Monday, February 28, 2011

Harvest Meal: Potato and Cabbage Soup


You know what?  There's no way that I have found to make potato and cabbage soup look attractive in a photograph.  Admittedly, my kitchen has lousy lighting, and my camera is hopelessly obsolescent by the standards of our time.  Likewise, there's no way to make "potato and cabbage soup" sound anything other than dreary.  My soup tasted good, and I'll get to all that in a minute.  Right now I'm just going to tell you that the cabbage itself was gorgeous, and the picture above doesn't begin to do it justice. 

It was a mild Sunday, and I was out in the garden, checking things out.  Little shoots of garlic poking up, pathetic looking leeks and cabbages that had never been harvested.   Short rows of tatsoi that looked like they may have actually overwintered.  No sign yet of the long awaited asparagus.  But there among the bedraggled heads of cabbage was one that had a robust red-purple color and some physical integrity.  One of its outer leaves curled protectively over the head like a bonnet.  Did appearances deceive?  I reached down and gave it a gentle squeeze.  It was firm and dense!  Maybe it wasn't the biggest cabbage, but it was ready to eat.  And I was ready to eat it.

I came inside and started putting a pot of soup together.  I hardly even bother researching recipes these days, because meals pretty much come down to eating what we have on hand.  And late winter is lean pickin's, I don't mind telling you.  So.  Candidate ingredients to go with the cabbage included our potatoes and garlic, boughten onions and carrots, a tiny bit of pork sausage (pastured meat from a local farm), some homemade canned stock, and spices.  From there, the recipe wrote itself.

Take the sausage out of its casing, break it into little bits and brown them in a soup pot.  When that's done, set them aside and cook a big, finely diced onion in the remaining pork fat with a bit of added butter.  Sweat, sweat, till soft and golden, adding white pepper, kosher salt, caraway seed, and bay leaves while it cooks.  Then stir in some minced garlic to cook a bit.  Add a quart of stock and a pint of water and heat it slowly, so as to have time to scrub the potatoes (purple!) and chop them into bite sized pieces.  Add the potatoes (~1.25#/~0.5 kg) in the warming liquid, then finely chop half of the cabbage head.  Add that in along with the cooked sausage as the liquid starts to simmer.  Grate a couple carrots with a cheese grater.  Pour a glass of wine, reduce the heat to minimum, cover the pot, and walk away for a few minutes.  Come back, add the carrots, and taste to adjust the seasonings.  A tad more salt.  Perfect.  Serve and eat.  With crusty bread if you like.

● GIVEN RECORDS
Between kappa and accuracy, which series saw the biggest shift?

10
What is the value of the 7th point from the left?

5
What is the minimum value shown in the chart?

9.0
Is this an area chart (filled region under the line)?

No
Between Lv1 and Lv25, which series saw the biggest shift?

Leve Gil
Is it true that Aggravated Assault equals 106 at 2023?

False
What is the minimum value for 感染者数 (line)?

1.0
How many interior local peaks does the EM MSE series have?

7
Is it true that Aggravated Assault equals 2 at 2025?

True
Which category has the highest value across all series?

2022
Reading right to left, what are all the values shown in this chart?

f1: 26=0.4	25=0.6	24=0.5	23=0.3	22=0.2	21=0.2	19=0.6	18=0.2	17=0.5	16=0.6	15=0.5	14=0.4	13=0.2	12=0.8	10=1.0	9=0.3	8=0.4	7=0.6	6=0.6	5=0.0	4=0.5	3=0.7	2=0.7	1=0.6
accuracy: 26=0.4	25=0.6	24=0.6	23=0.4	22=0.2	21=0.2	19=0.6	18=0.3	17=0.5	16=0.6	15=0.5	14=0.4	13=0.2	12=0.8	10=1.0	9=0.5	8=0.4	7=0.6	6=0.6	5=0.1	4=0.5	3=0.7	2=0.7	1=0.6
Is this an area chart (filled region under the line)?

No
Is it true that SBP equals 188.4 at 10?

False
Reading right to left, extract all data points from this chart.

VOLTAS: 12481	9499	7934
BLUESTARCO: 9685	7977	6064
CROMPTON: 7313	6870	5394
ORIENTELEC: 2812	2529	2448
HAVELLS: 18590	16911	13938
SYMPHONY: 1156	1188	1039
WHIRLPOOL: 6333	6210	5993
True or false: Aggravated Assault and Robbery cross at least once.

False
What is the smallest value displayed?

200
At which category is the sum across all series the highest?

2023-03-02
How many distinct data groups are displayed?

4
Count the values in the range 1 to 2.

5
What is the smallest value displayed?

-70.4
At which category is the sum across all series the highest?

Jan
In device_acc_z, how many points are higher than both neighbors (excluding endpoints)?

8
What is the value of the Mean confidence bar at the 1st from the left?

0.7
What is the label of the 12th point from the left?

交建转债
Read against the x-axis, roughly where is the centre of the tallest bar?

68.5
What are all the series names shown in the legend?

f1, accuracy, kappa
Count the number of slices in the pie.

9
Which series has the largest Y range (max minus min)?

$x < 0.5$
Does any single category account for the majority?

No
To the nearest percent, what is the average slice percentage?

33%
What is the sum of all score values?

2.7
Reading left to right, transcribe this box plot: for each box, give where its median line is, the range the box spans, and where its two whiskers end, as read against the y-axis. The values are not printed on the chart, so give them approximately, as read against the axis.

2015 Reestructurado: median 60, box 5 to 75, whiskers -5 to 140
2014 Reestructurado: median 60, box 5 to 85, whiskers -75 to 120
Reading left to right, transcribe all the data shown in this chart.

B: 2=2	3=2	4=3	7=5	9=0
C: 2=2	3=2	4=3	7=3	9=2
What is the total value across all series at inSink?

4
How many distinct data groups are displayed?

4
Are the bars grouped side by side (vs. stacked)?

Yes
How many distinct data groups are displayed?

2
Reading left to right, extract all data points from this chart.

● TASKS AND EXERCISES
1) In the soup post, which seasonings are added while the onion cooks?
2) Duplicate the records from their first line through the line containing "Is it true that Aggravated Assault equals 106", keeping every line unchanged.
The soup post and the records have nothing to do with each other.

● TASK-BY-TASK OUTPUTS
1) White pepper, kosher salt, caraway seed, and bay leaves.

2)
Between kappa and accuracy, which series saw the biggest shift?

10
What is the value of the 7th point from the left?

5
What is the minimum value shown in the chart?

9.0
Is this an area chart (filled region under the line)?

No
Between Lv1 and Lv25, which series saw the biggest shift?

Leve Gil
Is it true that Aggravated Assault equals 106 at 2023?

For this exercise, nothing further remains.